Cava, cava, cava bem fundo n’alma, Maria.

Deixa que escorra na pele o magma, Maria!

Labuta rainha, debulha o rosário, Maria!

Suba a ladeira, acenda a lareira, saia da fileira, Maria!

Desagua a mar, Maria.

Lava-se no lar, Maria.

Senta-se no bar, Maria.

Cava, cava, cava bem fundo n’alma, Maria.
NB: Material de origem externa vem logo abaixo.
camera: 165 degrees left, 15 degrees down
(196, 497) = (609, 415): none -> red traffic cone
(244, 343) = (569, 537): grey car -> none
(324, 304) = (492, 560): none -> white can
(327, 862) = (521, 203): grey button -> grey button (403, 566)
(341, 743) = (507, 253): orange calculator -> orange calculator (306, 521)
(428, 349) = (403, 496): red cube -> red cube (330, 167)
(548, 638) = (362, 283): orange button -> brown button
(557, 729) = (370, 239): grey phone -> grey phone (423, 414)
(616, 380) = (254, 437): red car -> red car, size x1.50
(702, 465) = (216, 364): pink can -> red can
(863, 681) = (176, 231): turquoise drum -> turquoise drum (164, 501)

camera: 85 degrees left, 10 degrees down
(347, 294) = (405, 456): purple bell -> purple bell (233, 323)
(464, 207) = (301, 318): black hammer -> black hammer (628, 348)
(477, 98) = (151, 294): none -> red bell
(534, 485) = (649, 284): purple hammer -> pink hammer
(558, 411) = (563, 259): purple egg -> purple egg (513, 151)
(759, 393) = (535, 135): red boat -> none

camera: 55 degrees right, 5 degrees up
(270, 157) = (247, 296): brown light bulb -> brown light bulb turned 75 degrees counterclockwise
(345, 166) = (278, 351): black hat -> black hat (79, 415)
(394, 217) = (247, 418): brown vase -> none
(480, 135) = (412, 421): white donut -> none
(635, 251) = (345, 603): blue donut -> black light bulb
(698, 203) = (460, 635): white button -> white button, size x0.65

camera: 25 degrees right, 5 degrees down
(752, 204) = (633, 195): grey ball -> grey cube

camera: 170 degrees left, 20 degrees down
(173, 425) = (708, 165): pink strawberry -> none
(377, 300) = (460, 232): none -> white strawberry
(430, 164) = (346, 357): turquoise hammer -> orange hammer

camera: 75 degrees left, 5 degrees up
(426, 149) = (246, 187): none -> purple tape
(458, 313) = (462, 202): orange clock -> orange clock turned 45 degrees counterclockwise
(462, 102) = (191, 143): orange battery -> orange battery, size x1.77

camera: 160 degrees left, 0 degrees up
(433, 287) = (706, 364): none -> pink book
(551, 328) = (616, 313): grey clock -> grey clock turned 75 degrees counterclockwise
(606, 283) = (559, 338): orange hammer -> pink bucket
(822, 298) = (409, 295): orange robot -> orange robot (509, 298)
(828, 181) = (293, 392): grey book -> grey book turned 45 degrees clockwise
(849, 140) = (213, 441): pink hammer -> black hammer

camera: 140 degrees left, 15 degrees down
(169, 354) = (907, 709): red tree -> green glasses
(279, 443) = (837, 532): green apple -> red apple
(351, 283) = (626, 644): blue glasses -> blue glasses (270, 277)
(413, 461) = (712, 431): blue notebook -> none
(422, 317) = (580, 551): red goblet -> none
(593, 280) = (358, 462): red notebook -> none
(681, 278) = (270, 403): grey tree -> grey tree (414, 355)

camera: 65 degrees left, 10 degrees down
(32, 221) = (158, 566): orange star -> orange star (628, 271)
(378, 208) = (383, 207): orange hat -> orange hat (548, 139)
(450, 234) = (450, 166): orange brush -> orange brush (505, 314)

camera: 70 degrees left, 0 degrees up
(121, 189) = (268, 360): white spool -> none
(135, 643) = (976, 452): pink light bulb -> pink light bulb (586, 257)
Há magma em sua terra, Maria.

Incendeia o mundo, Maria!

Saia da fila, Maria!

Balança a saia, Maria!

Lavra a terra com os fios da vida, Maria.

Espalha sementes, Maria.

Cava, cava, cava bem fundo n’alma, Maria.

Tu és uma Maria.

Nós, somos muitas, Marias!

Vençam as crostas da pele, Marias!

Teçam outras rotas, Marias!

Acorda! Chegou a hora de desfiar os rosários, Marias.

Cava, cava, cava bem fundo n’alma, Marias.

A conta está paga, Marias.

Unam-se! Há fios prateados na madrugada, Marias.

Teçam atônitas as teias da vida, Marias.

Com pérolas que adornam a garganta, Marias!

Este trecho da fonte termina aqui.